++++ Data for review ++++

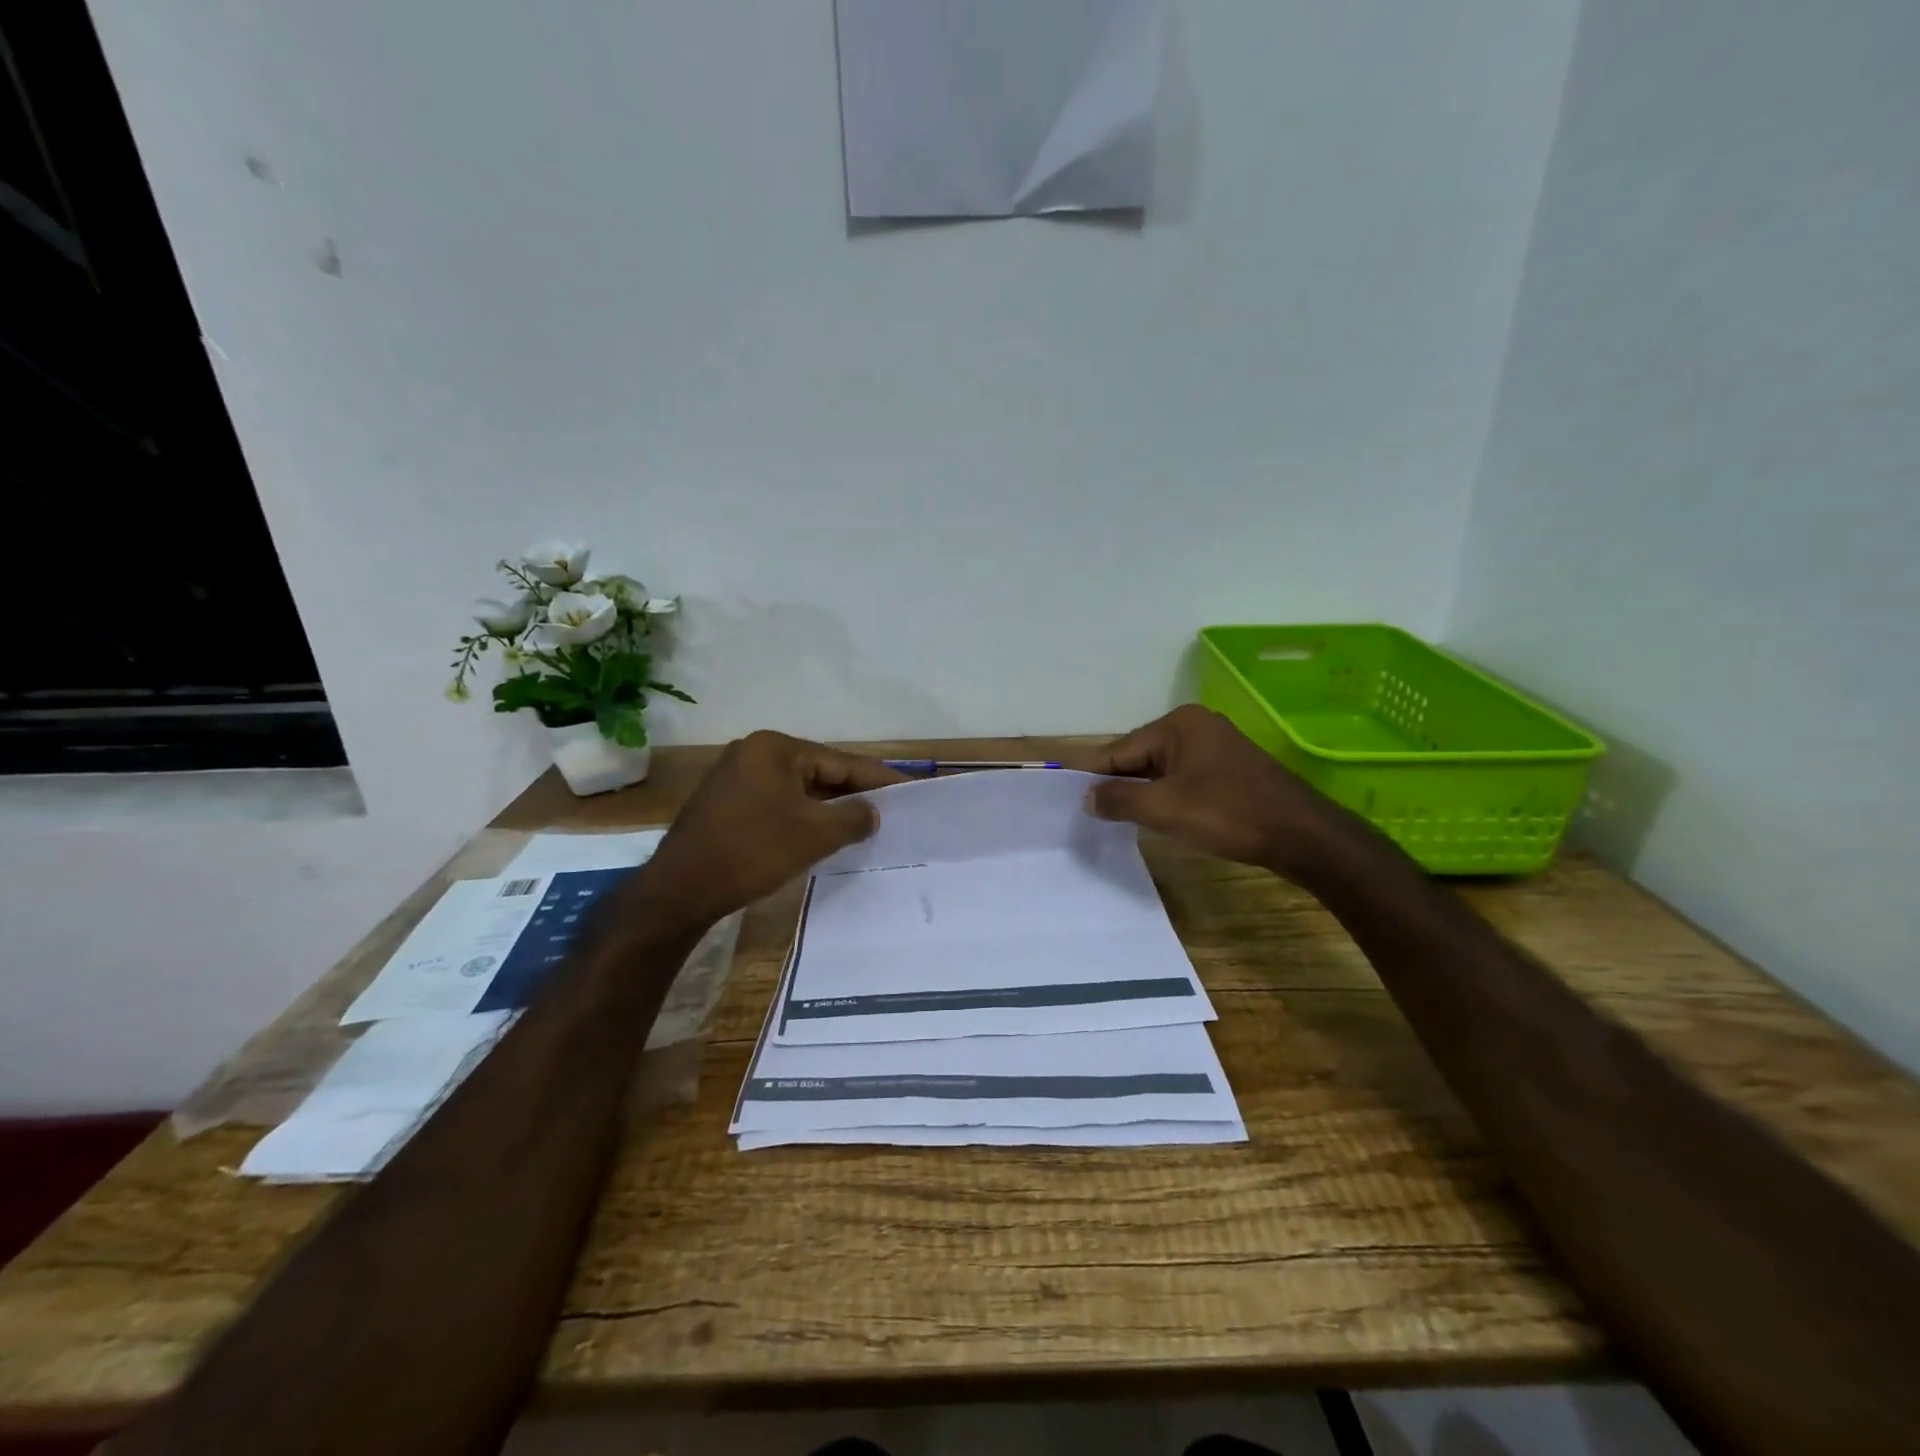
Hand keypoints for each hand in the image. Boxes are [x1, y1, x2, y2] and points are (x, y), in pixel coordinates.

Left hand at [637, 731, 907, 926]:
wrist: (681, 889)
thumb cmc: (753, 851)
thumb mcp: (815, 834)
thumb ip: (853, 817)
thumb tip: (872, 812)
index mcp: (775, 748)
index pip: (840, 761)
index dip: (877, 778)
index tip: (909, 788)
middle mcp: (754, 752)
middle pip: (819, 772)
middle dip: (853, 793)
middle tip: (891, 809)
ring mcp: (737, 777)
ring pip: (798, 789)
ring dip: (828, 807)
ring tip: (864, 823)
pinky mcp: (727, 802)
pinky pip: (778, 802)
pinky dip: (803, 816)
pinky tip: (823, 833)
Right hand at [1087, 706, 1357, 880]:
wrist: (1301, 835)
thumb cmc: (1228, 814)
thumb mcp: (1164, 809)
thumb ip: (1119, 800)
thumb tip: (1088, 798)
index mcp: (1178, 724)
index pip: (1120, 750)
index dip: (1096, 777)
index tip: (1072, 801)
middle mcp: (1195, 725)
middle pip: (1139, 756)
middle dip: (1120, 786)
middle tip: (1095, 817)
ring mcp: (1215, 745)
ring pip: (1161, 770)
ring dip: (1144, 794)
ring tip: (1122, 820)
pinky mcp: (1229, 768)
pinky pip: (1183, 778)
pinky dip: (1168, 796)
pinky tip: (1161, 818)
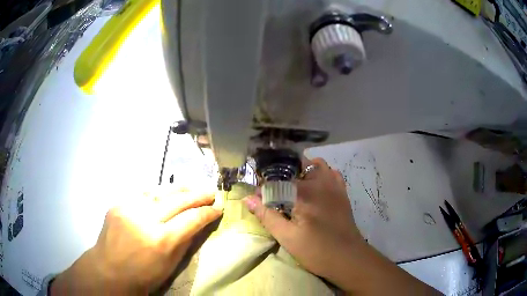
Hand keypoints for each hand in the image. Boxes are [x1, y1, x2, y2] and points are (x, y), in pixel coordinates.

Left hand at [51, 188, 221, 293]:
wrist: (109, 271)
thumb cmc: (143, 275)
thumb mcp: (170, 265)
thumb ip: (185, 241)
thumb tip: (198, 223)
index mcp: (161, 241)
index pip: (191, 219)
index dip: (207, 212)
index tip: (218, 208)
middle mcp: (145, 220)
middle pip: (177, 200)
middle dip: (197, 195)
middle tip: (210, 191)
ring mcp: (128, 209)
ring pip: (159, 192)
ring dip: (178, 190)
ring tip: (191, 188)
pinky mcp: (117, 204)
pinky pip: (142, 196)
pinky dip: (157, 195)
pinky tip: (164, 195)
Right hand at [244, 157, 362, 286]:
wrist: (348, 258)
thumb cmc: (317, 251)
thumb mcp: (287, 237)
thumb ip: (267, 216)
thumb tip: (247, 199)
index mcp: (305, 193)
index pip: (279, 177)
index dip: (265, 185)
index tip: (259, 196)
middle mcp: (321, 182)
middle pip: (297, 165)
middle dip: (283, 174)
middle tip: (275, 191)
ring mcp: (334, 186)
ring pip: (316, 165)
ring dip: (302, 171)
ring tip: (293, 188)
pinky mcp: (342, 192)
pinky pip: (331, 173)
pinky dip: (320, 174)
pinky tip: (314, 189)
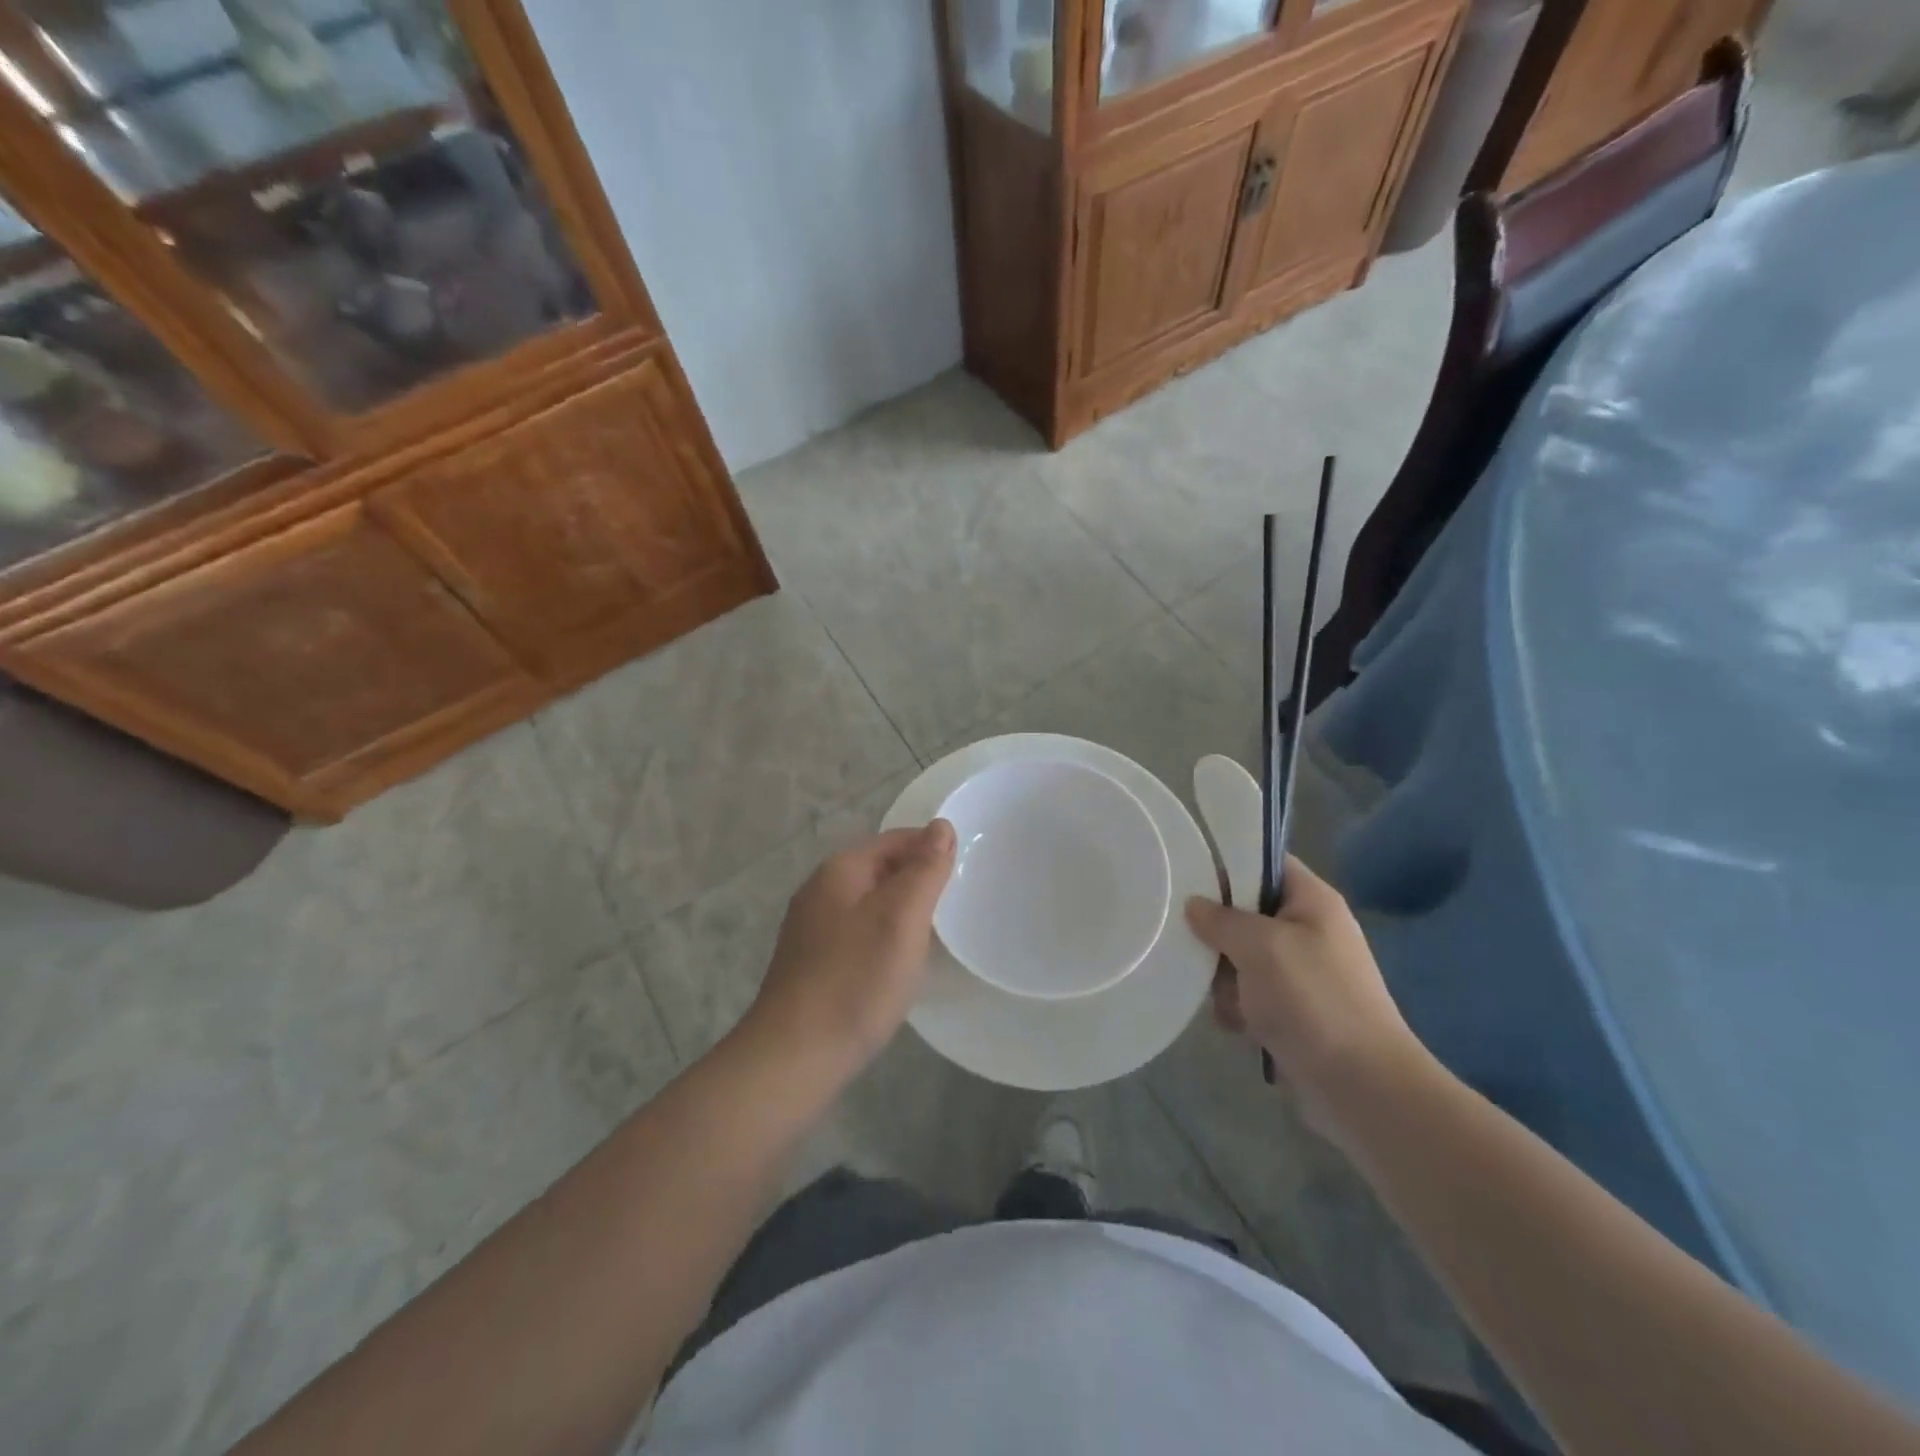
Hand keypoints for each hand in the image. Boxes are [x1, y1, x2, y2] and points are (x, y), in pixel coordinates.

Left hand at [746, 822, 956, 1070]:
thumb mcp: (901, 917)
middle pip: (881, 869)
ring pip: (870, 903)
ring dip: (903, 911)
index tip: (968, 872)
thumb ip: (924, 869)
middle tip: (958, 905)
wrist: (795, 1056)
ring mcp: (812, 928)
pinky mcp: (813, 962)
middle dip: (919, 880)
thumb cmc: (855, 980)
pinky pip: (859, 933)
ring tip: (936, 934)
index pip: (896, 840)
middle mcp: (821, 890)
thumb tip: (941, 826)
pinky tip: (899, 963)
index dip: (933, 849)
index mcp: (840, 870)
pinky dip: (884, 938)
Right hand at [1184, 855, 1426, 1134]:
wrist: (1361, 1087)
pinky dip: (1238, 1008)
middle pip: (1246, 912)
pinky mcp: (1294, 1012)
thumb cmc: (1313, 999)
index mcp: (1312, 901)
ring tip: (1223, 997)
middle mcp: (1309, 931)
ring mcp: (1302, 974)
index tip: (1187, 874)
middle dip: (1218, 933)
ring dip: (1225, 977)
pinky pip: (1250, 995)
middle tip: (1196, 944)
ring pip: (1241, 957)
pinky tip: (1236, 1025)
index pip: (1265, 863)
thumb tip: (1194, 904)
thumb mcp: (1259, 945)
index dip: (1228, 863)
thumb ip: (1220, 919)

++++

Find the lines in the records above that hold the word "wrist", and give only how many there are.

• _Task solution_: 6